「アートは一時的に人を救ふが、永續はしない」
哲學者ショーペンハウアーの『意志と表象としての世界』(1818)の第三巻、通稱藝術論の主題である。
無時間的なイデアや、美學について語られてゐる。
偖、アートで救はれなくなつた人は、宗教や信仰によつて救はれると思ふ。
それがアニメであつたとしたら、アニメは最早アートを超越して、宗教や信仰の域へと達してゐると思はれる。

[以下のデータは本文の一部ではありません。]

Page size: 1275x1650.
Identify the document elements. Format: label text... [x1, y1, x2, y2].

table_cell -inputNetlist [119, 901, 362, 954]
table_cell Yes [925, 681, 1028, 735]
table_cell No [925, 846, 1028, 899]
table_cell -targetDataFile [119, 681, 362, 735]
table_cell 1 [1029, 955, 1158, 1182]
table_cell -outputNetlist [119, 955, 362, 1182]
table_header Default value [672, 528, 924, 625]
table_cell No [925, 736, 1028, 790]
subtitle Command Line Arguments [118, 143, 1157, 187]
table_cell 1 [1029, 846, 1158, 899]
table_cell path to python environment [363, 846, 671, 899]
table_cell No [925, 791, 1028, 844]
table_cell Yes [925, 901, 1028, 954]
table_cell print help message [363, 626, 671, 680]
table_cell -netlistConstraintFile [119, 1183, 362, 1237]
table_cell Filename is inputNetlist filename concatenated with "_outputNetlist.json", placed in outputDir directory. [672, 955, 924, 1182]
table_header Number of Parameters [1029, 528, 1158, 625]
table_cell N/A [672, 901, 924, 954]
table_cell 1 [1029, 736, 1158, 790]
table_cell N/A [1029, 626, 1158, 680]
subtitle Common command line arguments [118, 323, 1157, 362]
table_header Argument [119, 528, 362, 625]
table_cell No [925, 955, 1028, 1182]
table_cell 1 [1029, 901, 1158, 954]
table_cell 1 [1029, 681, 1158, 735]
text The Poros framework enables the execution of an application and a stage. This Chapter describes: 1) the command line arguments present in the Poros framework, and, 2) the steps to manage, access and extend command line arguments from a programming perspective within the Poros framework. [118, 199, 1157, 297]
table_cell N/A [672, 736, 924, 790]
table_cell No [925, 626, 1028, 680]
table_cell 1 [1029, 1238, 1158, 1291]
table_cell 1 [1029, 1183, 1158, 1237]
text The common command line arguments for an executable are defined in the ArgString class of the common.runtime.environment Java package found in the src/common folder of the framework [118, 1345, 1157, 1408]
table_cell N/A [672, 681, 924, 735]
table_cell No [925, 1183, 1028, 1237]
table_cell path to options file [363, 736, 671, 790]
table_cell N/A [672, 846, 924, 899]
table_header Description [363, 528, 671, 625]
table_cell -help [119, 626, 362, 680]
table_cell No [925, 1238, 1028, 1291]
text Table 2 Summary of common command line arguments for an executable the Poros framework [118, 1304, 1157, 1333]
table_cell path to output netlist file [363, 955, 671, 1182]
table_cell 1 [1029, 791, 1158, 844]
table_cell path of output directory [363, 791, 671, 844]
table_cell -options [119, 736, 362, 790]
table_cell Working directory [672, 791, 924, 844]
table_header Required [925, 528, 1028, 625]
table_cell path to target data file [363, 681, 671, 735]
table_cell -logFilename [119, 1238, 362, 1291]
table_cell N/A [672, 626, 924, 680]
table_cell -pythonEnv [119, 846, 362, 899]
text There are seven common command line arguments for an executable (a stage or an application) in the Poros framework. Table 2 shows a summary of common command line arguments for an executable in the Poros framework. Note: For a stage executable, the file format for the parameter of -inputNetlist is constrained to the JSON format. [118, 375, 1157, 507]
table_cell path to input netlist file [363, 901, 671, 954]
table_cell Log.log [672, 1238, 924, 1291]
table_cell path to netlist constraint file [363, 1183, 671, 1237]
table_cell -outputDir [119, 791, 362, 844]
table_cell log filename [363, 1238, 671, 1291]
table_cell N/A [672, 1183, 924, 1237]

ホモ・レリギーオススは様々なものを信仰の對象として來た。
・家族(武士道)
・お金(資本主義の惡魔マモン)
・國境(陵域國民國家システムの惡魔リヴァイアサン)
・アイドル(宗教現象)
・映畫(藤本タツキ『ファイアパンチ』、死後の世界は映畫館である。)
・木(常緑樹)
・石(磐座信仰)
・山(神奈備)
・動物(エジプトの動物ミイラや、アヌビス神、或いはアイヌのカムイ、春日大社の鹿)
・彫像(カソリックのイエス像。佛像)
・絵畫(西洋)
・環境(活動家)
・記號(十字架、イクトゥス、XP)
・滝(神道)
・果實(パパイヤ? ヤシの實?)
・天體(太陽、月)
・人間(天皇、ダライ・ラマ、ブッダ、イエス)
アニメは一本一本が一つの神話であり、一處の神社である。
出て來る人物は神々である。
何故なら、それらの人物は、この世界には實在しないのに、アニメを通して彼らと同じ時間と空間を共有し、彼ら彼女らと「知り合つた」てふ確信を得られるからである。
我々は時折「聖地巡禮」と稱して、アニメの舞臺となつた場所を訪れる事がある。
其れはアニメによつて、その地が聖化又は聖別されたからに他ならないのである。